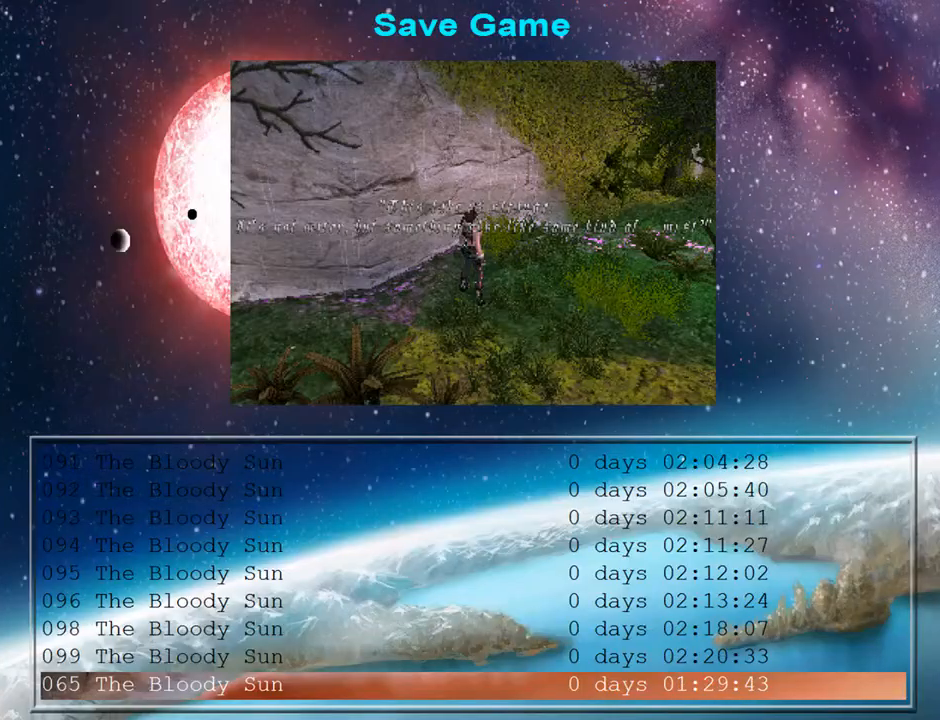
{"buttons": [], "left_stick": "center", "right_stick": "center", "events": []}
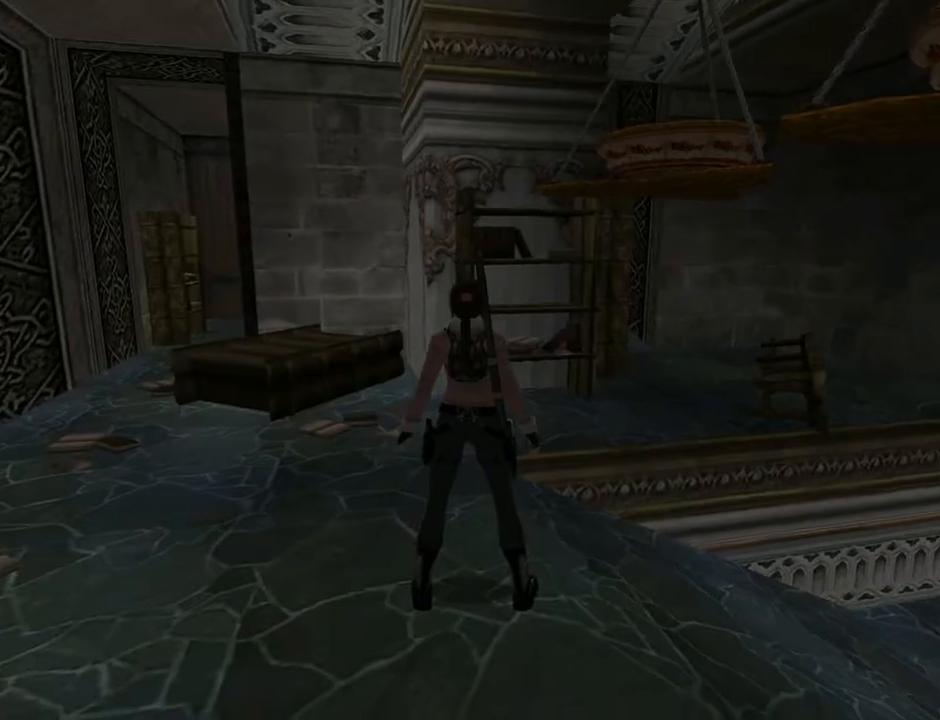
{"buttons": [], "left_stick": "center", "right_stick": "center", "events": []}
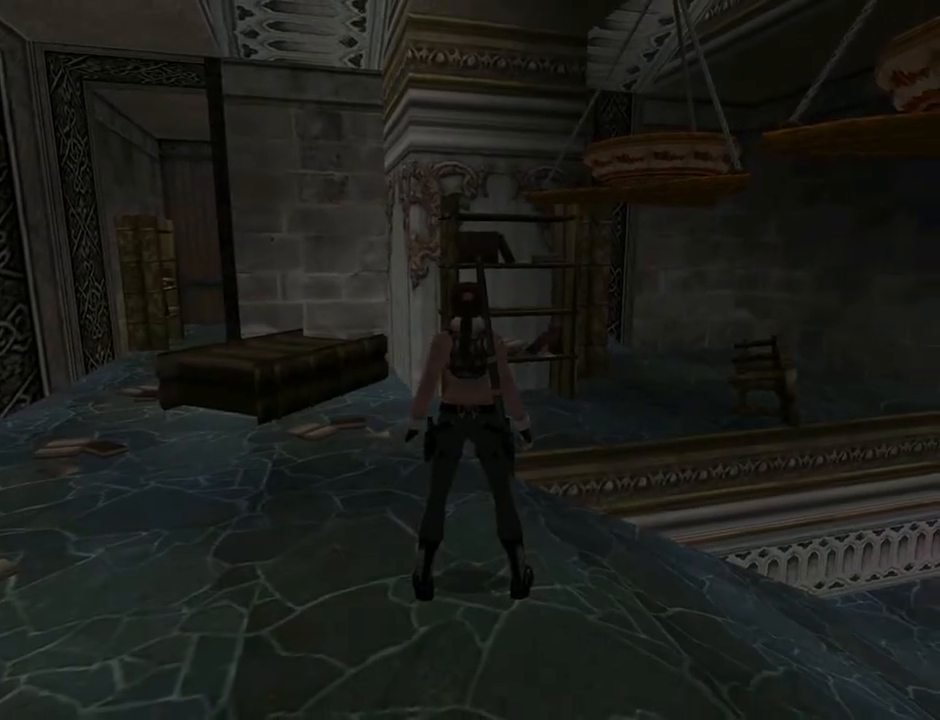
{"buttons": [], "left_stick": "center", "right_stick": "center", "events": []}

• YOUR ASSIGNMENT:
Reproduce all the data as it stands. The pictures are not part of the copy.

• ANSWER TO THE PROBLEM:
{"buttons": [], "left_stick": "center", "right_stick": "center", "events": []}
{"buttons": [], "left_stick": "center", "right_stick": "center", "events": []}
{"buttons": [], "left_stick": "center", "right_stick": "center", "events": []}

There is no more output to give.